I have a simple language which consists of patterns like
size(50*50)
start(10, 20, -x)
forward(15)
stop
It’s an example of turtle-drawing language. I need to properly tokenize it. The above is a source code instance. Statements and expressions are separated with newlines. I set up my Scanner to use delimiters like newlines. I expect next("start") to eat the string “start”, and then I issue next("(") to eat the first parenthesis. It appears however, that it does something else than I expect. Has the scanner already broken the above into tokens based on delimiter and/or do I need to approach this differently? For me, “start”, “(“, “50”, “*”, “50” and “)” on the first line would constitute separate tokens, which appears to be an unfulfilled expectation here. How can I tokenize the above with as little code as possible? I don’t currently need to write a tokenizer, I am writing an interpreter, so tokenizing is something I don’t want to spend my time on currently, I just like Scanner to work with me here.

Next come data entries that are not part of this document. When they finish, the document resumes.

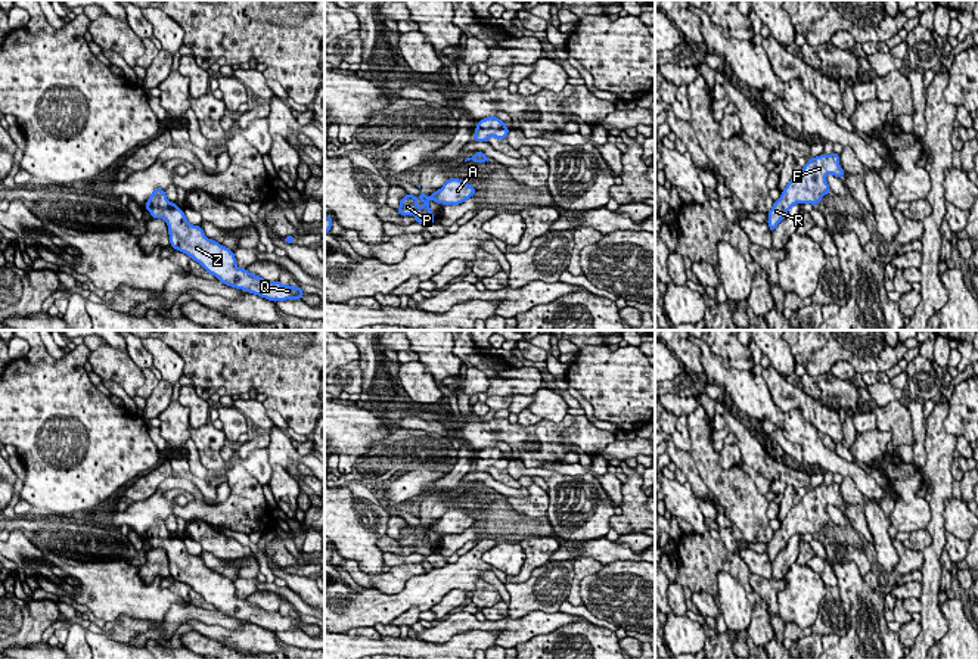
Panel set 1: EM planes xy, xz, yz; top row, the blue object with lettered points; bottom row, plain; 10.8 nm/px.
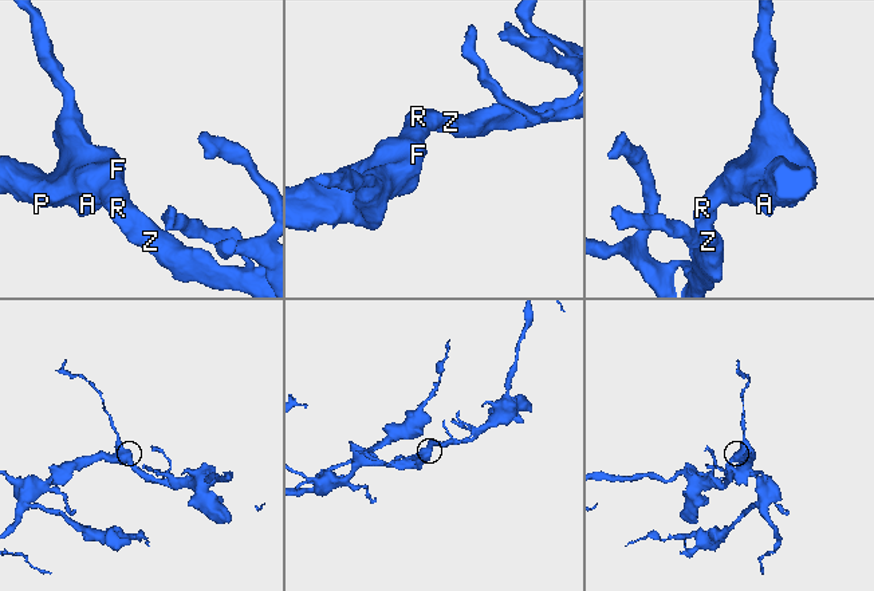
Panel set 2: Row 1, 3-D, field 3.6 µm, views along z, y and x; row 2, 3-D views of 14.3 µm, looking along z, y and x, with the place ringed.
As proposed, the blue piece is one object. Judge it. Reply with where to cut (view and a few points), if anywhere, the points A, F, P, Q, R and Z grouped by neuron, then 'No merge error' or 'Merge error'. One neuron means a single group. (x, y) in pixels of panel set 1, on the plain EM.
No split. Groups: A F P Q R Z. No merge error

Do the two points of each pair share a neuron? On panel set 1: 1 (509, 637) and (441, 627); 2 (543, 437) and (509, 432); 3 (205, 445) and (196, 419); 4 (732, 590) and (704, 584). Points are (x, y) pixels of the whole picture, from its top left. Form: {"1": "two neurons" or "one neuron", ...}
{"1": "one neuron", "2": "one neuron", "3": "two neurons", "4": "two neurons"}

My useDelimiter call is as follows:
Scanner s ///...
s.useDelimiter(Pattern.compile("[\\s]&&[^\\r\\n]"));
Issuing first next call gives me the entire file contents. Without the above call, it gives me entire first line.
To write a proper parser, you need to define your language in a formal grammar. Trust me, you want to do it properly or you will have problems downstream.
You can probably represent your tokens as regular expressions at the lowest level, but first you need to be clear about your grammar, which is combinations of tokens in lexical structures. You can represent this as recursive functions (methods), known as Productions. Each Production function can use scanner to test whether or not it is looking at a token it wants. But scanner will consume the input and you can’t reverse.
If you used Scanner, you will find the following things unsuitable:
It will always parse a token according to the regular expression,
1.1 so even if you do get a token you can use, you will have to write more code to decide exactly what token it was
1.2 and you may not be able to represent your language grammar as one big expression
I suggest you write the character lexer yourself, and iterate over a string / array of chars rather than a stream. Then you can re-wind.
Otherwise, use a ready-built lexer/parser framework like yacc or Coco/R.